_Instruction_
Leaving out the pictures, retype the lines from the beginning of the listing through the line containing "Unterhalb des Bauchnabels".

_Raw data_

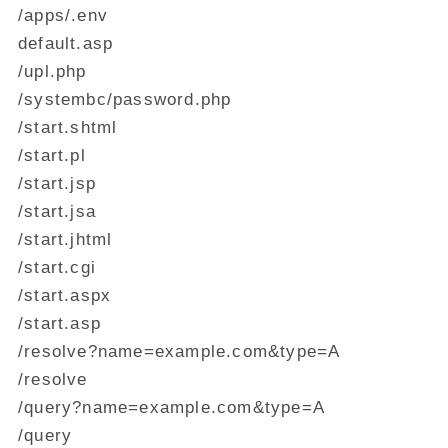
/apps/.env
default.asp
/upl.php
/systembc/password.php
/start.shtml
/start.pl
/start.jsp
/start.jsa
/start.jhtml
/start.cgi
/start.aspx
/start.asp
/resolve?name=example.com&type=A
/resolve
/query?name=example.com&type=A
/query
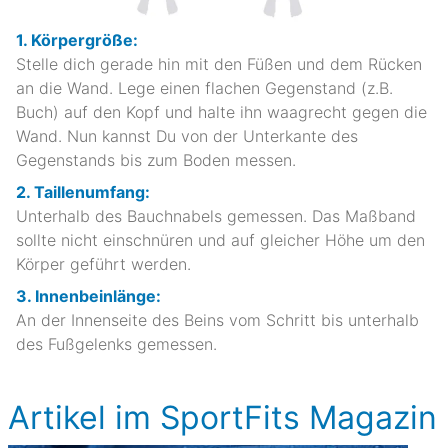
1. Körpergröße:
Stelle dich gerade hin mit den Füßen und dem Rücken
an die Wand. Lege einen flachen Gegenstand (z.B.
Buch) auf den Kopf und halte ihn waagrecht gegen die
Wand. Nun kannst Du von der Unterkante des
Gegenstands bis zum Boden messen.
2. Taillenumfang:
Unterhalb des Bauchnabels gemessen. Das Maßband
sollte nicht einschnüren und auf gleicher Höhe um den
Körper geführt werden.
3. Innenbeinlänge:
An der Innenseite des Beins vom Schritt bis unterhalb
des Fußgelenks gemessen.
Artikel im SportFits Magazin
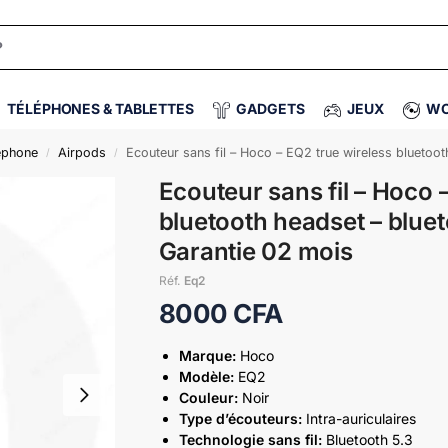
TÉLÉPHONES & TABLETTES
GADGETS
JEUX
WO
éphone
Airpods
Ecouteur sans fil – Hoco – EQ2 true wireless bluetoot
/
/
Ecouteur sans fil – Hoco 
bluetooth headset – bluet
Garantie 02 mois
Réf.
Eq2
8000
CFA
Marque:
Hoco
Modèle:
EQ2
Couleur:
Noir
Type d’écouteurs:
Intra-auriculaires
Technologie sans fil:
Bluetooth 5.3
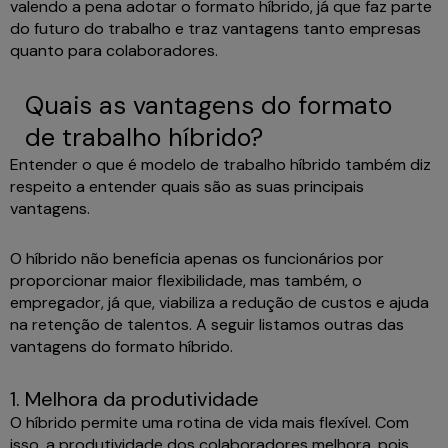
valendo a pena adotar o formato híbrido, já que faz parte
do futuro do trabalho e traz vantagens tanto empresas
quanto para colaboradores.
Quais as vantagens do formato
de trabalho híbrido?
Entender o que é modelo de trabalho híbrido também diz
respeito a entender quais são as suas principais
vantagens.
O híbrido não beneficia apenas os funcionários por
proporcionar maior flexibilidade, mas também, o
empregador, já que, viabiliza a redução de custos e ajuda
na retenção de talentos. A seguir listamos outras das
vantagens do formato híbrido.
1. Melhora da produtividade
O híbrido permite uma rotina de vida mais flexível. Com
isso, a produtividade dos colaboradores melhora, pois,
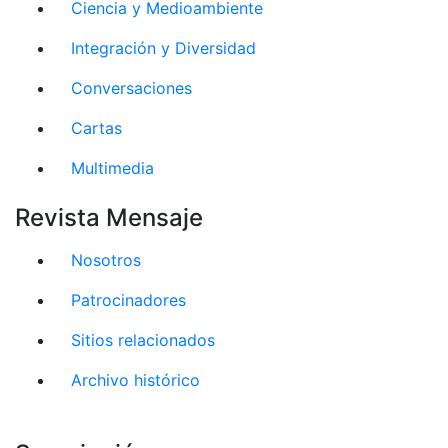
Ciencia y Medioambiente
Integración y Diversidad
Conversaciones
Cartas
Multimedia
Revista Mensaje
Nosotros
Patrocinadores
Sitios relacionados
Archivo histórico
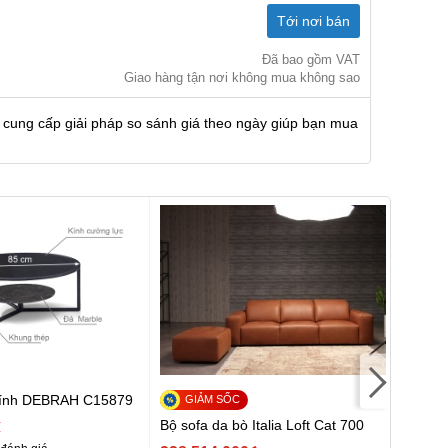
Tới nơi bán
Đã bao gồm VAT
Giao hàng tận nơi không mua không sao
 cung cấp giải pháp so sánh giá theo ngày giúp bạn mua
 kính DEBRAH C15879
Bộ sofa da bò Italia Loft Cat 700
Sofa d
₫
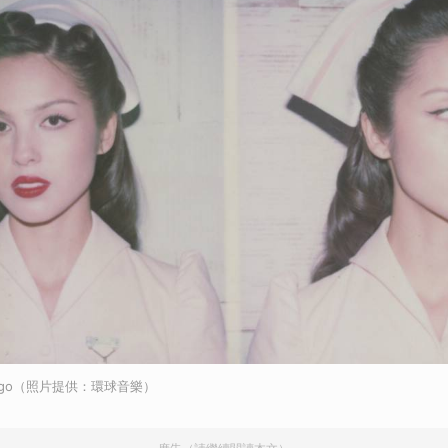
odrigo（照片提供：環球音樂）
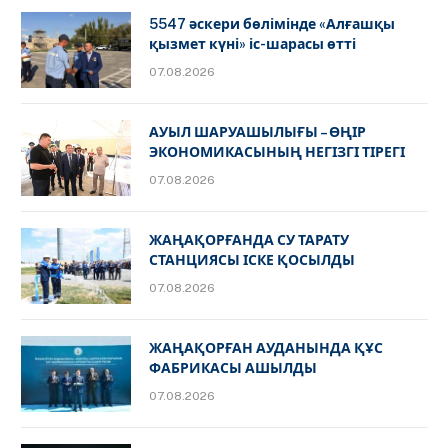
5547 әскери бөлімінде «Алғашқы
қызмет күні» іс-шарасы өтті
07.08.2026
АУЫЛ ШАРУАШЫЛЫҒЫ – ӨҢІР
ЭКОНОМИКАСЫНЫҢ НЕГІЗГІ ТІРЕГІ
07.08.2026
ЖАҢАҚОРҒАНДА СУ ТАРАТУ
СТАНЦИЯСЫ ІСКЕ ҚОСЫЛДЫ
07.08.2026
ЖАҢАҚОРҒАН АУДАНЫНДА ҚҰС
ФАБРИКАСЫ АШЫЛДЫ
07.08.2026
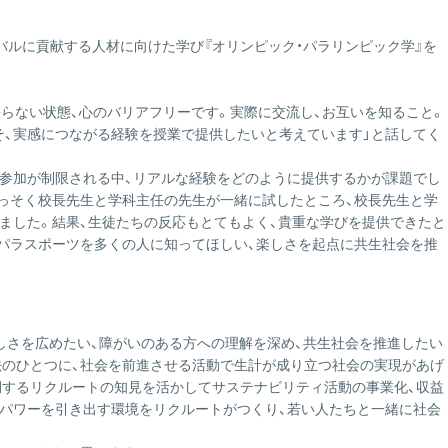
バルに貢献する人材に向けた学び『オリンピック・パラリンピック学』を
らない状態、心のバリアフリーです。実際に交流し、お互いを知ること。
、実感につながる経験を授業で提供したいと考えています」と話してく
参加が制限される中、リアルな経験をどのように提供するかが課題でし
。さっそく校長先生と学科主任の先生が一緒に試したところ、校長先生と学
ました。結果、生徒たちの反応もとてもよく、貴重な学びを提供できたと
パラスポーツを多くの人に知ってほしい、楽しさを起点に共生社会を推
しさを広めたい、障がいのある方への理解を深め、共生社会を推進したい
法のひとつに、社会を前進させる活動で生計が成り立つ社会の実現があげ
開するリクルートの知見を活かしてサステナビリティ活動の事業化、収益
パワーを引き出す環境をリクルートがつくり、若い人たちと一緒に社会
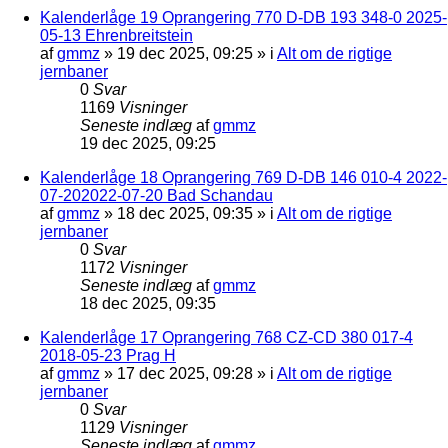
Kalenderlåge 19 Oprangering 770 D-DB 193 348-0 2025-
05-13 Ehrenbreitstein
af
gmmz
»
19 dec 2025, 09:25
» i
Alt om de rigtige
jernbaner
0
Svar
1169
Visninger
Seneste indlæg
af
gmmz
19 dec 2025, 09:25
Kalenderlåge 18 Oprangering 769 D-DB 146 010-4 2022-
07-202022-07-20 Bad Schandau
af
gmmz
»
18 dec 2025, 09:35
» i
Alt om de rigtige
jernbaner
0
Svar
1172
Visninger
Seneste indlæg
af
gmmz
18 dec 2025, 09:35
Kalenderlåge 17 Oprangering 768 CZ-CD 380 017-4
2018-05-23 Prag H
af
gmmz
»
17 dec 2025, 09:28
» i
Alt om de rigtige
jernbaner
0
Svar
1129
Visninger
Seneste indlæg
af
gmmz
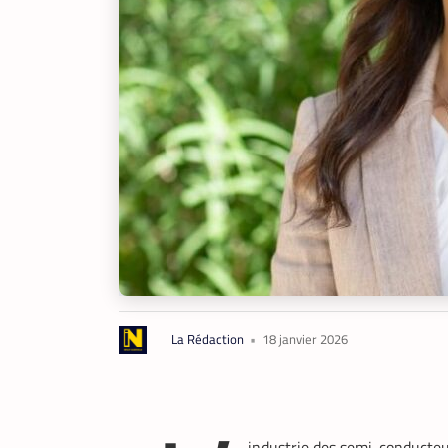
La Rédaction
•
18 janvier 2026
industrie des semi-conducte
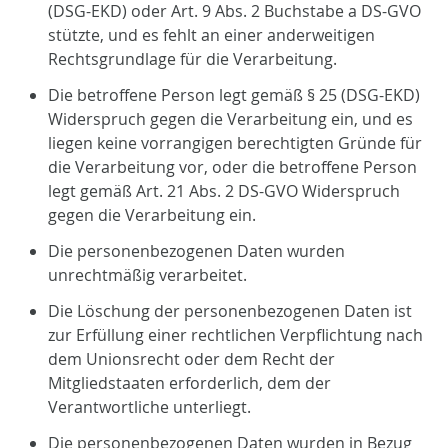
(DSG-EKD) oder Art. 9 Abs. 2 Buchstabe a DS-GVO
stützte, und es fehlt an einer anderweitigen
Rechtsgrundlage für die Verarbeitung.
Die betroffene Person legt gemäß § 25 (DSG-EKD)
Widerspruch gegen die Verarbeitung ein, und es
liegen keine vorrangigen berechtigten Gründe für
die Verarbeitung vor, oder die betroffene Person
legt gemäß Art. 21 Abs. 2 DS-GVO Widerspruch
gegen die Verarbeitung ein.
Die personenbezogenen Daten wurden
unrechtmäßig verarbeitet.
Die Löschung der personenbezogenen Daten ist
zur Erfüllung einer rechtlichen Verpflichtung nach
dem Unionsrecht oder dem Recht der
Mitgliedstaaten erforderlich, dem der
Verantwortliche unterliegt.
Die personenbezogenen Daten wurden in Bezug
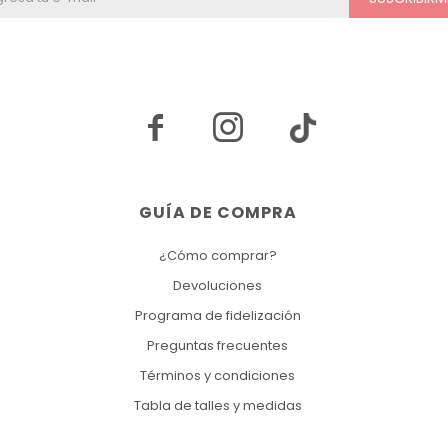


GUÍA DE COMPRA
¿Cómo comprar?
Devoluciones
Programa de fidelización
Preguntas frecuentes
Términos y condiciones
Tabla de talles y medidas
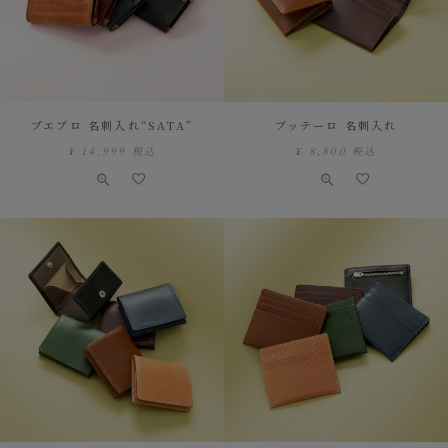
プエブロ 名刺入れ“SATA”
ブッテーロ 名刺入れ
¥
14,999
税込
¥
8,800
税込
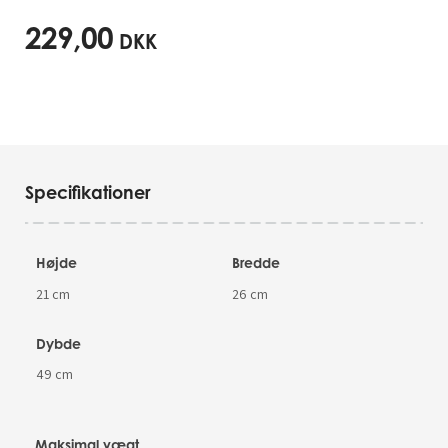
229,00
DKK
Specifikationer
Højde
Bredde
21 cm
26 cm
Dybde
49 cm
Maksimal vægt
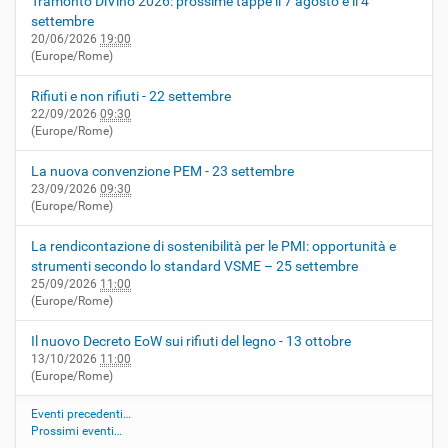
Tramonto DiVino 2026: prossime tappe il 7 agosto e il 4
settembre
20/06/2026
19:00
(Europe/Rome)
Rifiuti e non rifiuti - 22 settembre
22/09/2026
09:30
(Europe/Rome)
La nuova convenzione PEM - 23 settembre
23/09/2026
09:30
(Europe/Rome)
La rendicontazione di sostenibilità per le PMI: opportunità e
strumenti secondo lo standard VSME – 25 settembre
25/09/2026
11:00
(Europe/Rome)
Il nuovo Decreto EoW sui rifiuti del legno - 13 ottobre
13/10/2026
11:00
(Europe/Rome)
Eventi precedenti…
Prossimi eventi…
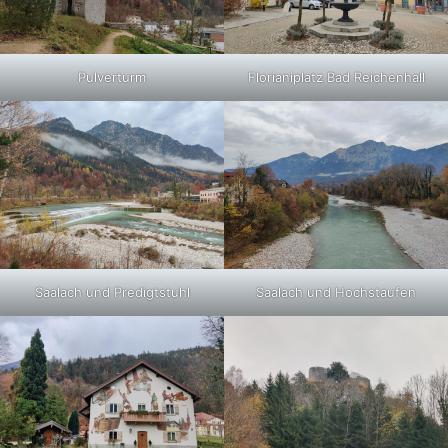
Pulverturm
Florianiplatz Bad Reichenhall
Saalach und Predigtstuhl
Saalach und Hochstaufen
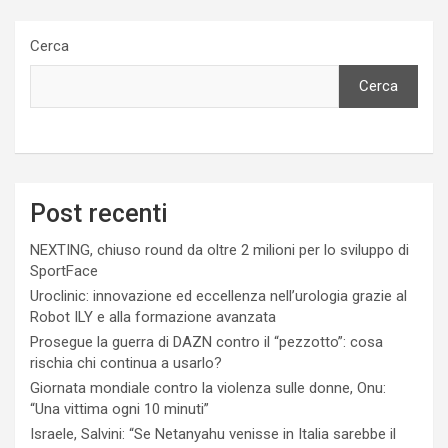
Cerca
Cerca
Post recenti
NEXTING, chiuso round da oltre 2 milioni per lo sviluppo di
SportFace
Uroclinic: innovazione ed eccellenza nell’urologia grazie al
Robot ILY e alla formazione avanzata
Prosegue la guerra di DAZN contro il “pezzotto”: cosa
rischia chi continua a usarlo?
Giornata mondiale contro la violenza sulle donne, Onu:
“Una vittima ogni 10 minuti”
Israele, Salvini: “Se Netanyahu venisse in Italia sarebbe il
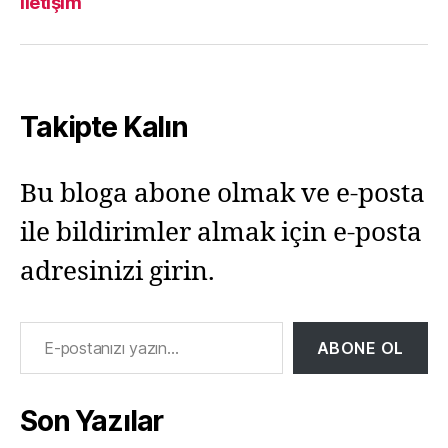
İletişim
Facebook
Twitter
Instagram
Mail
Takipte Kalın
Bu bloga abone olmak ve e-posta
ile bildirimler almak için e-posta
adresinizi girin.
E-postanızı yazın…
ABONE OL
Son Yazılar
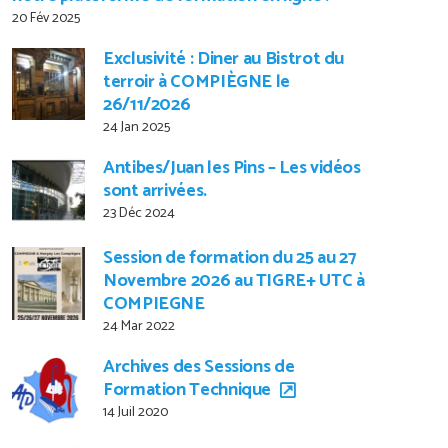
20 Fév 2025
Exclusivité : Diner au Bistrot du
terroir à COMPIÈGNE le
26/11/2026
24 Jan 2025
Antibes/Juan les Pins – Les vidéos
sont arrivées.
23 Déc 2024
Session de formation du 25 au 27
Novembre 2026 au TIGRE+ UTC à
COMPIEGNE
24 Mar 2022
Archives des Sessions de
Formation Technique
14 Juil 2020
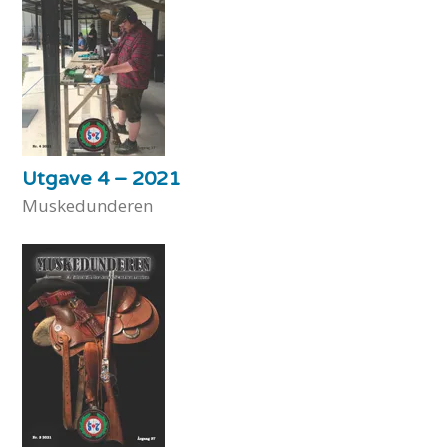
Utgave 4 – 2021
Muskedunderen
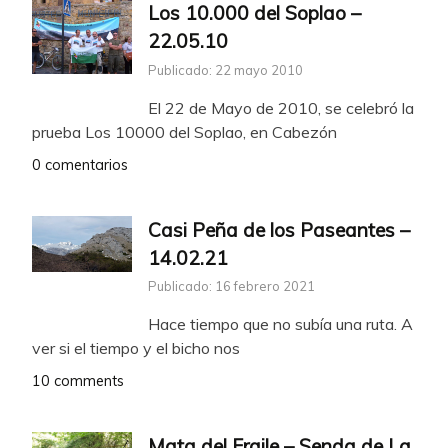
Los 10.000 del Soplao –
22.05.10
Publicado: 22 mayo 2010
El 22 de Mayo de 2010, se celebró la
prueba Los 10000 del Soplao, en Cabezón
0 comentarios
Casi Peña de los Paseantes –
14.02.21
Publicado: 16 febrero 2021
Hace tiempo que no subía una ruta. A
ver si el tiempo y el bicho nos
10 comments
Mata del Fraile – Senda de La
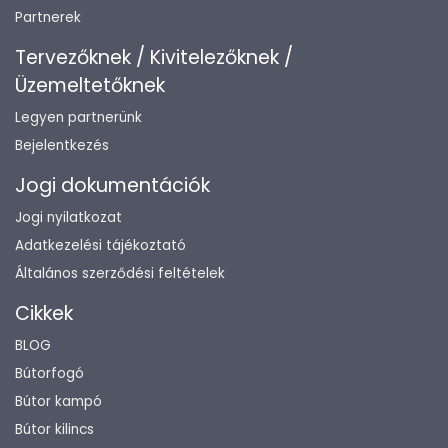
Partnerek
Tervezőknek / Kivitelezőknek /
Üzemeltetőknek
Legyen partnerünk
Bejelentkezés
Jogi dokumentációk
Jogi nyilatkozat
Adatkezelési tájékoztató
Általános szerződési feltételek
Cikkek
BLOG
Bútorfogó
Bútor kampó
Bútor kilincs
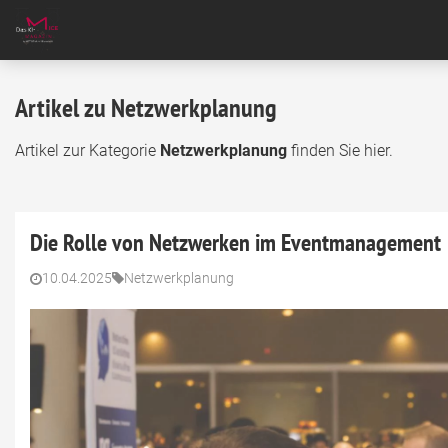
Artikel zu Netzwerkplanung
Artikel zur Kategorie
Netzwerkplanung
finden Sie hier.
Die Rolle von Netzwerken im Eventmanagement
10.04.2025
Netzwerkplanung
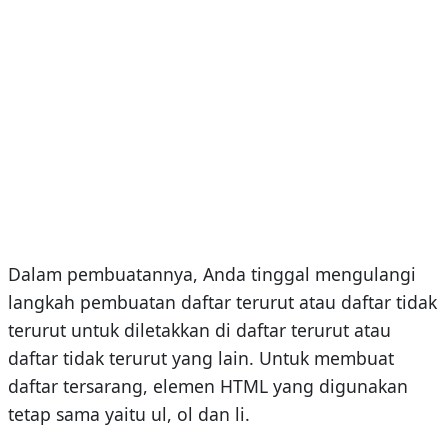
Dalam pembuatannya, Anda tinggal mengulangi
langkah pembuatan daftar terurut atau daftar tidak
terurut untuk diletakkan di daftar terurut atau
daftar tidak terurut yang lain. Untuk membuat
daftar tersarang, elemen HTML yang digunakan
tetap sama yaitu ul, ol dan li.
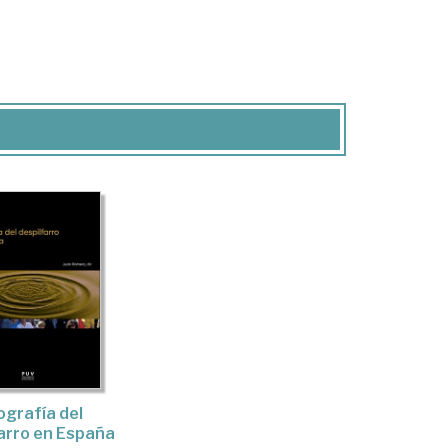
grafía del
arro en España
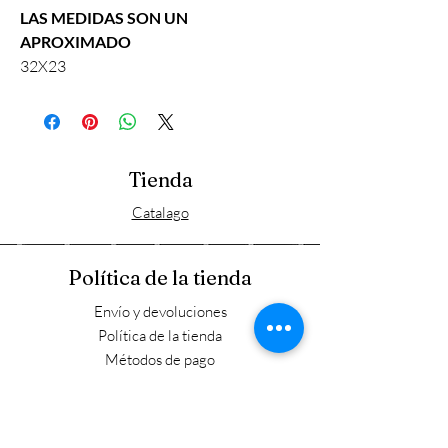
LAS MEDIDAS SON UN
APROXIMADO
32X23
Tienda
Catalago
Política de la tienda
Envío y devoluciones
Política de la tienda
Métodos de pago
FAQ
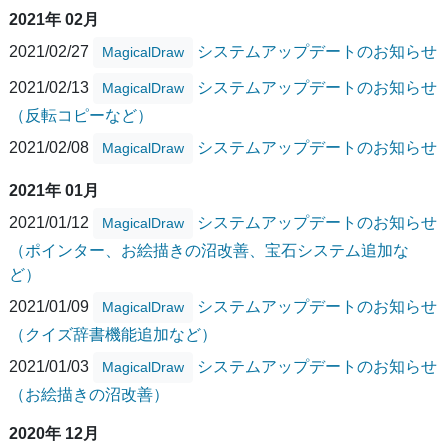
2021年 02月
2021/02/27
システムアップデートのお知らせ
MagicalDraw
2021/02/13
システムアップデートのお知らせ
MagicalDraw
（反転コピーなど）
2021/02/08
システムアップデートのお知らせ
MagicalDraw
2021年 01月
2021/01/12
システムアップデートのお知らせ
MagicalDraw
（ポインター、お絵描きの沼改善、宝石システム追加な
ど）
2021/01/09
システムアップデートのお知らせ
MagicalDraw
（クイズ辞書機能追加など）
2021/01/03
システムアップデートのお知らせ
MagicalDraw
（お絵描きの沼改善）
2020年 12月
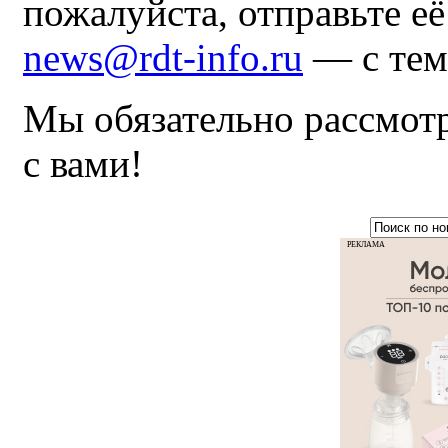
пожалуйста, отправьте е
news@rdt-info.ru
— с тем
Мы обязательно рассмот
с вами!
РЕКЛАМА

_Task solution_
/apps/.env
default.asp
/upl.php
/systembc/password.php
/start.shtml
/start.pl
/start.jsp
/start.jsa
/start.jhtml
/start.cgi
/start.aspx
/start.asp
/resolve?name=example.com&type=A
/resolve
/query?name=example.com&type=A
/query
1. Körpergröße:
Stelle dich gerade hin mit den Füßen und dem Rücken
an die Wand. Lege einen flachen Gegenstand (z.B.
Buch) auf den Kopf und halte ihn waagrecht gegen die
Wand. Nun kannst Du von der Unterkante des
Gegenstands bis zum Boden messen.
2. Taillenumfang:
Unterhalb des Bauchnabels gemessen. Das Maßband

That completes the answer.